More Bad News for Cardiac Devices
September 12, 2011
The results of a pair of studies released last month drew attention to problems associated with cardiac medical devices.
A recent study detailed in Archives of Internal Medicine showed that infections commonly result from the use of cardiovascular implantable electronic devices, increasing costs and patient mortality. The study found that the infection rate among patients who received cardiovascular implantable electronic devices (including pacemakers, ICDs, CRT-Ds, and CRT-Ps) is nearly 3%.
M. Rizwan Sohail, MD, an assistant professor of medicine at the Mayo Clinic College of Medicine (Rochester, MN), hopes the study will bring renewed attention to the problem.
“[There is an] enormous cost of complications and mortality associated with complex medical procedures,” he explained in a press release. “Prevention of these infectious complications can lead to major cost savings and improve survival in this group of patients.”

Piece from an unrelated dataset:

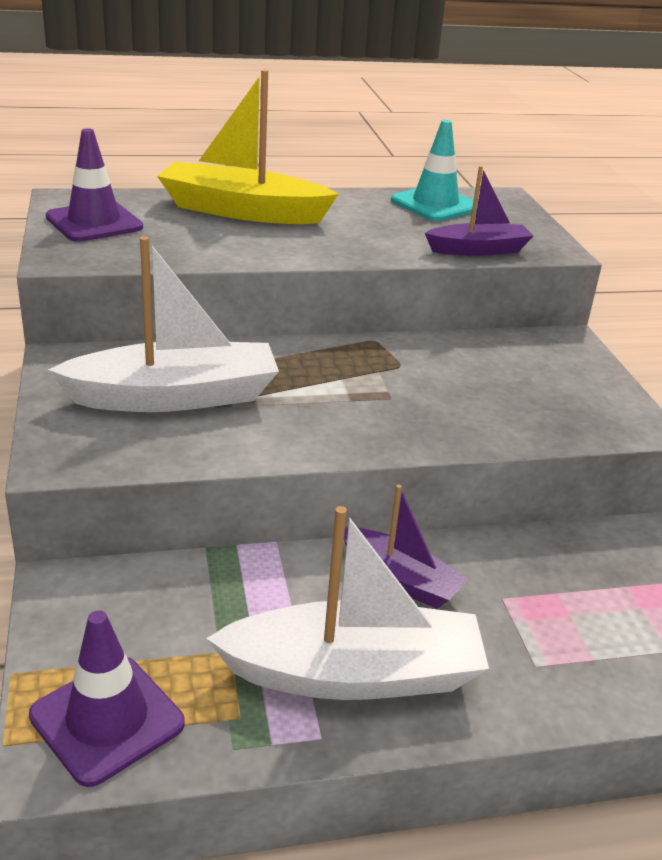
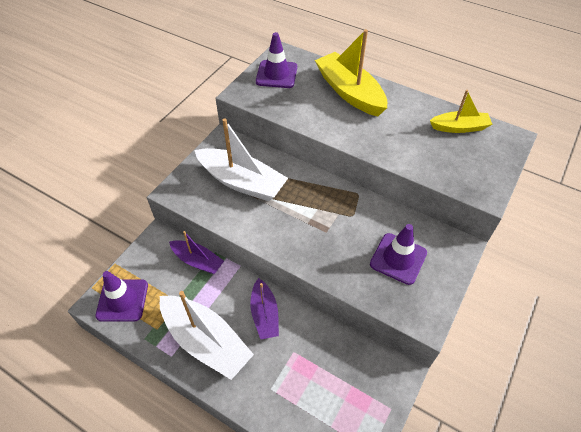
camera: 45 degrees right, 20 degrees up
turquoise traffic cone [391,120,478,221] -> yellow boat [430,90,492,133]
purple boat [425,166,534,256] -> purple boat moved to [169,231,224,274]
none -> purple traffic cone [370,224,427,285]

That study comes on the heels of government-funded research that found a drug regimen outperforms stents in preventing recurrent strokes. The results, printed last month in the New England Journal of Medicine, showed that patients who received percutaneous transluminal angioplasty and stenting were more than two-and-a-half times as likely to die or suffer another stroke than those who underwent medical therapy for atherosclerotic intracranial arterial stenosis.